I just finished this Schwinn Racer that was born on April 5, 1963. It sold new for $56.95. That’s $473.37 in today’s dollars. 
  The two speed was bound up and would barely turn. I had to soak it just to get it apart. I thought it was toast, but it works fine now.


----------



## BroCraig (Jun 24, 2020)

I have a 63. Same association!


Sent from my iPad using Tapatalk


----------



## Two Wheeler (Jun 24, 2020)

BroCraig said:


> I have a 63. Same association!
> 
> 
> Sent from my iPad using Tapatalk



Post some pictures!


----------



## rollfaster (Jun 24, 2020)

Great looking bike Dan!


----------



## Two Wheeler (Jun 24, 2020)

rollfaster said:


> Great looking bike Dan!



If you're riding the 11th you can see it in person.


----------



## schwinnlax (Jun 24, 2020)

I assume you painted the three bands on the hub black.  Originally they were red.  Nice bike. ‘63 was the last year for the peaked front fender on the Racer.


----------



## Two Wheeler (Jun 24, 2020)

schwinnlax said:


> I assume you painted the three bands on the hub black.  Originally they were red.  Nice bike. ‘63 was the last year for the peaked front fender on the Racer.

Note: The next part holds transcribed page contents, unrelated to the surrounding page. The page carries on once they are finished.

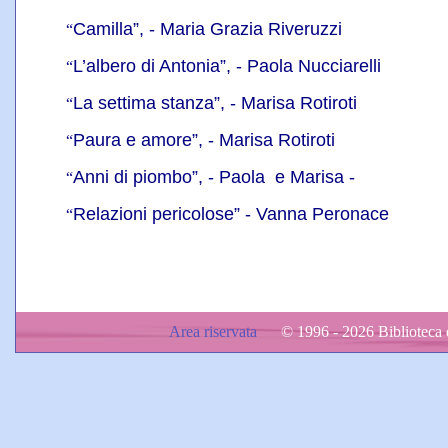
Camilla”, - Maria Grazia Riveruzzi
“
L’albero di Antonia”, - Paola Nucciarelli
“
La settima stanza”, - Marisa Rotiroti
“
Paura e amore”, - Marisa Rotiroti
“
Anni di piombo”, - Paola e Marisa -
“
Relazioni pericolose” - Vanna Peronace
“
Area riservata
© 1996 - 2026 Biblioteca d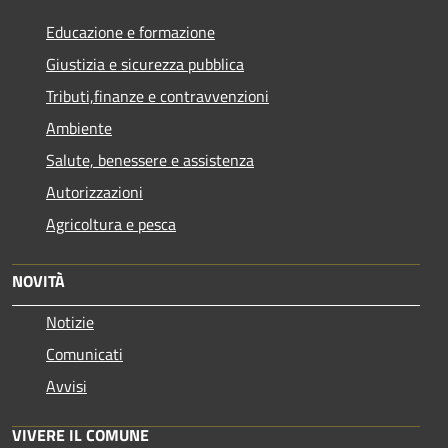
Educazione e formazione
Giustizia e sicurezza pubblica
Tributi,finanze e contravvenzioni
Ambiente
Salute, benessere e assistenza
Autorizzazioni
Agricoltura e pesca
NOVITÀ
Notizie
Comunicati
Avvisi
VIVERE IL COMUNE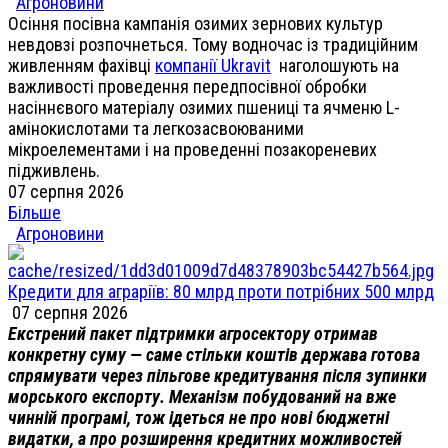
Агроновини
Осіння посівна кампанія озимих зернових культур
невдовзі розпочнеться. Тому водночас із традиційним
живленням фахівці
компанії Ukravit
наголошують на
важливості проведення передпосівної обробки
насіннєвого матеріалу озимих пшениці та ячменю L-
амінокислотами та легкозасвоюваними
мікроелементами і на проведенні позакореневих
підживлень.
07 серпня 2026
Більше
Агроновини
Кредити для аграріїв: 80 млрд проти потрібних 500 млрд
07 серпня 2026
Екстрений пакет підтримки агросектору отримав
конкретну суму — саме стільки коштів держава готова
спрямувати через пільгове кредитування після зупинки
морського експорту. Механізм побудований на вже
чинній програмі, тож ідеться не про нові бюджетні
видатки, а про розширення кредитних можливостей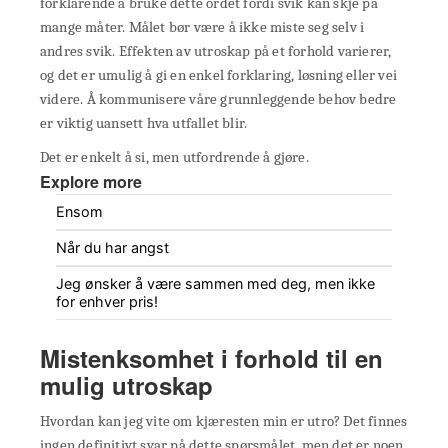
forklarende å bruke dette ordet fordi svik kan skje på
mange måter. Målet bør være å ikke miste seg selv i
andres svik. Effekten av utroskap på et forhold varierer,
og det er umulig å gi en enkel forklaring, løsning eller vei
videre. Å kommunisere våre grunnleggende behov bedre
er viktig uansett hva utfallet blir.
Det er enkelt å si, men utfordrende å gjøre.
Explore more
Ensom
Når du har angst
Jeg ønsker å være sammen med deg, men ikke
for enhver pris!
Mistenksomhet i forhold til en
mulig utroskap
Hvordan kan jeg vite om kjæresten min er utro? Det finnes
ingen definitivt svar på dette spørsmålet, men det er noen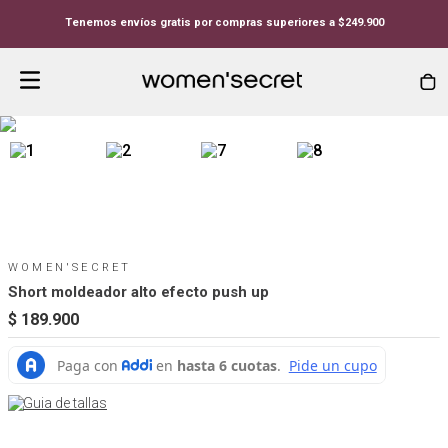
Tenemos envíos gratis por compras superiores a $249.900
WOMEN'SECRET
Short moldeador alto efecto push up
$
189
.
900
Guia de tallas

I wondered how long it would take for someone to notice. It was unplanned. The original red came off just wiping it down. My only can of red spray paint would not work. So I went with the black.


----------



## rollfaster (Jun 25, 2020)

Dan Shabel said:


> If you're riding the 11th you can see it in person.



I’ll be there for sure. I should bring my white 59 Racer to see them together, but I’m anxious to debut the 58 Corvette on the trail.


----------



## rennfaron (Jun 25, 2020)

Dan Shabel said:


> I wondered how long it would take for someone to notice. It was unplanned. The original red came off just wiping it down. My only can of red spray paint would not work. So I went with the black.

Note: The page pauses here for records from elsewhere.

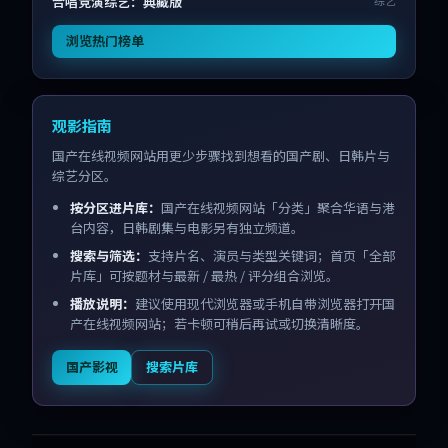
合唱竞演综艺：典藏版
综艺
浏览热门榜单
观影指南
国产在线视频网站用更少步骤找到想看的国产剧、日韩片与
综艺分区。
按分区进片库：
国产在线视频网站「分类」聚合华语与港
台内容，日韩剧集与电影另有独立频道。
搜索与筛选：
支持片名、演员与类型关键词；首页「全部
片库」可按题材与最新 / 最热 / 评分组合浏览。
播放说明：
建议使用现代浏览器或手机自带浏览器打开国
产在线视频网站；若卡顿可稍后再试或切换清晰度。
国产影视
搜索片库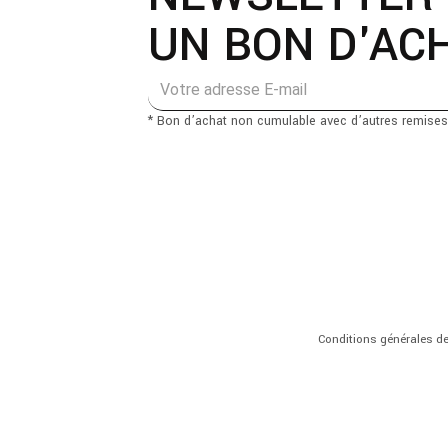
UN BON D'ACH
* Bon d’achat non cumulable avec d’autres remises
Conditions générales de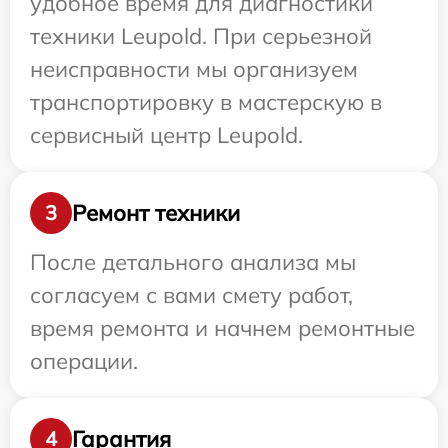
удобное время для диагностики
техники Leupold. При серьезной
неисправности мы организуем
транспортировку в мастерскую в
сервисный центр Leupold.
Ремонт техники
3
После детального анализа мы
согласуем с вами смету работ,
время ремонта и начнем ремонтные
операции.
Гарантия
4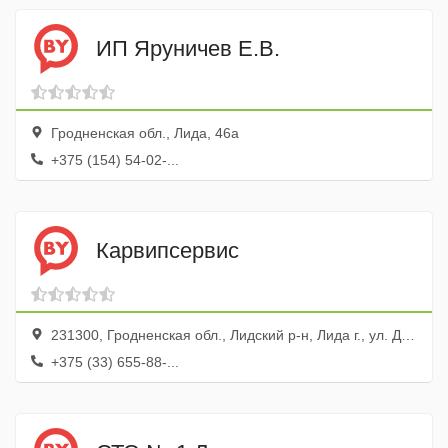
ИП Яруничев Е.В.
Гродненская обл., Лида, 46а
+375 (154) 54-02-...
Карвипсервис
231300, Гродненская обл., Лидский р-н, Лида г., ул. Достоевского, 18а
+375 (33) 655-88-...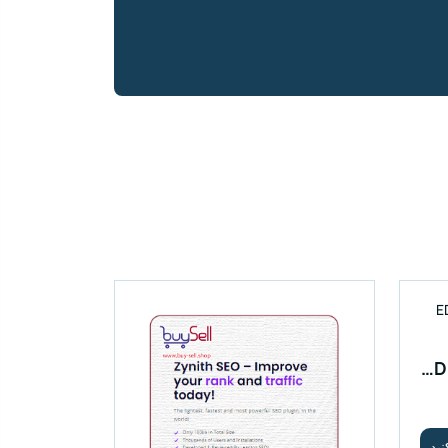
دانلود افزونه EDD Wish Lists
ید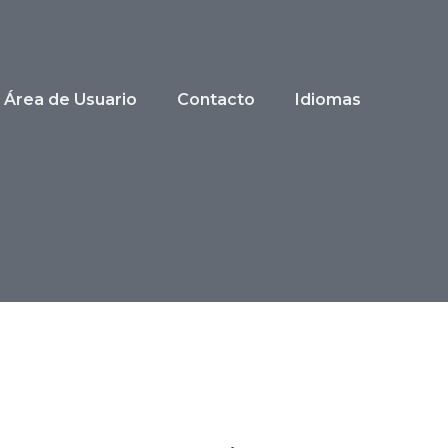
Área de Usuario
Contacto
Idiomas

...The next guy that gets the bike...
Next guy: SCHWINN DEFINITELY HAD A BLACK BANDED HUB, LOOK SEE, THIS CAME FROM THE FACTORY WITH BLACK BANDS!!! I DON'T CARE IF THEY ONLY HAD RED, BLUE AND YELLOW BANDS, THIS IS THE RARE BLACK ONE...


----------



## Two Wheeler (Jun 25, 2020)

rennfaron said:


> ...The next guy that gets the bike...
> Next guy: SCHWINN DEFINITELY HAD A BLACK BANDED HUB, LOOK SEE, THIS CAME FROM THE FACTORY WITH BLACK BANDS!!! I DON'T CARE IF THEY ONLY HAD RED, BLUE AND YELLOW BANDS, THIS IS THE RARE BLACK ONE...



And that’s why it’s a steal at $4,000!


----------



## BroCraig (Jun 27, 2020)

Dan Shabel said:


> Post some pictures!










Sent from my iPhone using Tapatalk


----------



## 49autocycledeluxe (Jun 27, 2020)

I like these bikes with the small frame. I have a 1960 Racer I may paint black some day. they sell all the decals.

I put S-7's on mine since I didn't have any wheels for it. no fenders


----------